Some parents of troubled teenagers may find juvenile boot camps appealing for several reasons. The idea that their child will quickly and completely reform in a 6-8 week program to a responsible youth in place of the behavioral issue they were experiencing is very attractive. The shorter time period may also promote a better financial footing in place of year round boarding schools for troubled teens. Boot camp can be a good alternative for some situations, however parents should consider if a teen boot camp is the best placement for their child as this treatment option may not work as expected.

The Good

Boot camps help troubled boys and girls gain self-control and respect for authority through structure and discipline. Having a set daily schedule with rigid rules can promote responsibility for some teens. In addition other programs for troubled youth do not offer the physical training while reforming. The physical aspect helps gain confidence in one’s self.
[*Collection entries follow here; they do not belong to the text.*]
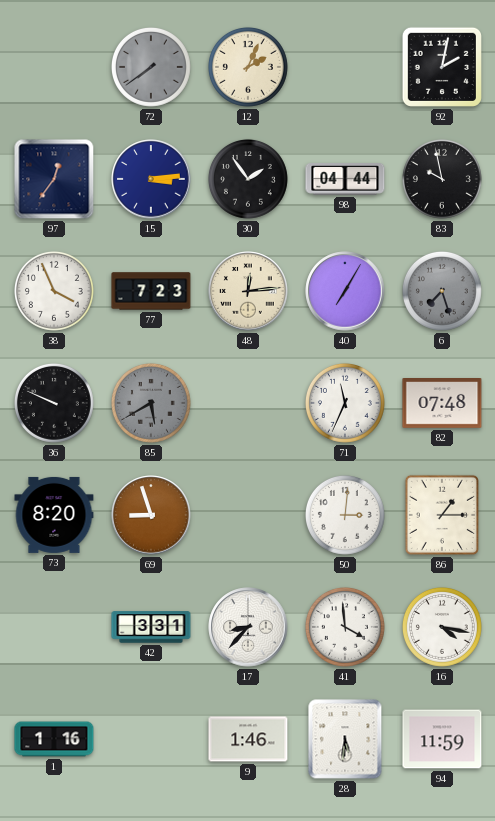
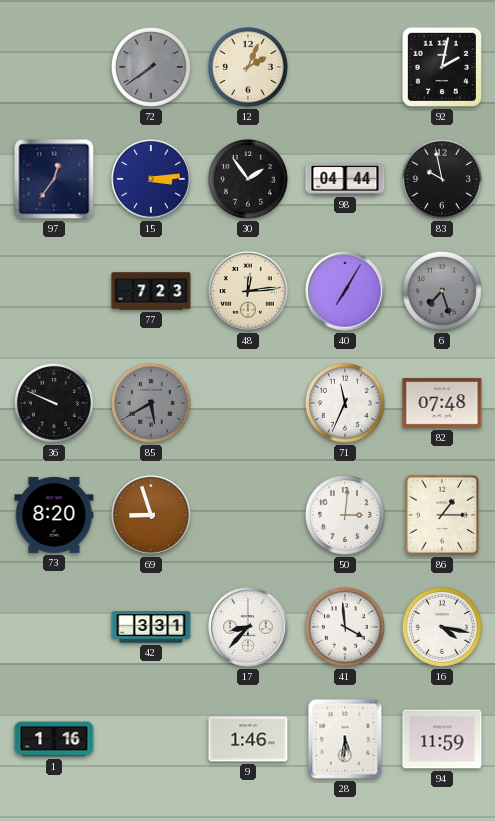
38: 3:56 -> none
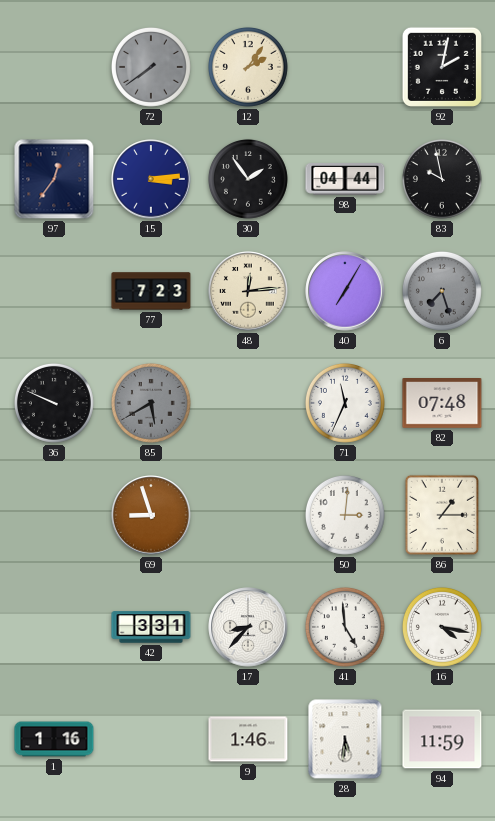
12: 2:04 -> 2:06
73: 8:20 -> none
41: 3:59 -> 4:59
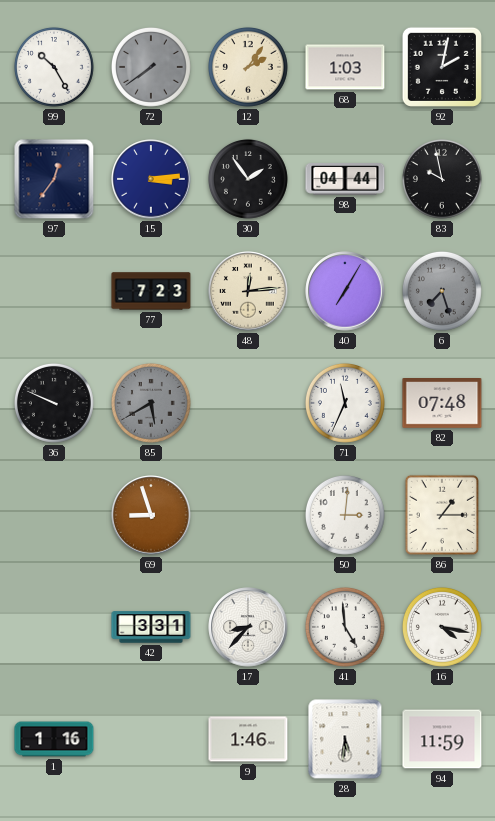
99: none -> 10:25
68: none -> 1:03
Boot camps may even be able to help avoid the juvenile justice system in some cases and have been proven to work to keep a percentage of youths away from criminal associations.

The Bad

Boot camps for delinquents aren’t therapeutic programs and don’t deal with underlying emotional problems. Boot camps aren’t preferred for perceived “bad kids” with depression, anxiety, substance abuse or self-mutilation as the program has not shown any long term success and may make the emotional problem worst upon return. Most troubled teens will have some type of emotional problem in conjunction with their acting out. Therapy will not be address in a boot camp setting.

The Ugly

In a fraction of boot camps there have been cases where children have suffered physical injury or even death. Two separate such cases include the death of a 14 year old boy in Florida and another of the same age in Utah. The medical examiner ruled in the Florida case that the boy died of internal bleeding while family believes he was beaten. While in the Utah case the overweight child was made to participate in a day long hike and two instructors were brought up on charges of homicide.

Parents looking for help for their troubled teens should consider all options such as therapeutic boarding schools, wilderness programs, and residential treatment centers before deciding if a boot camp is right for their child. If a child were to have a simple behavior problem such as lack of respect without any other issues a juvenile boot camp might be considered.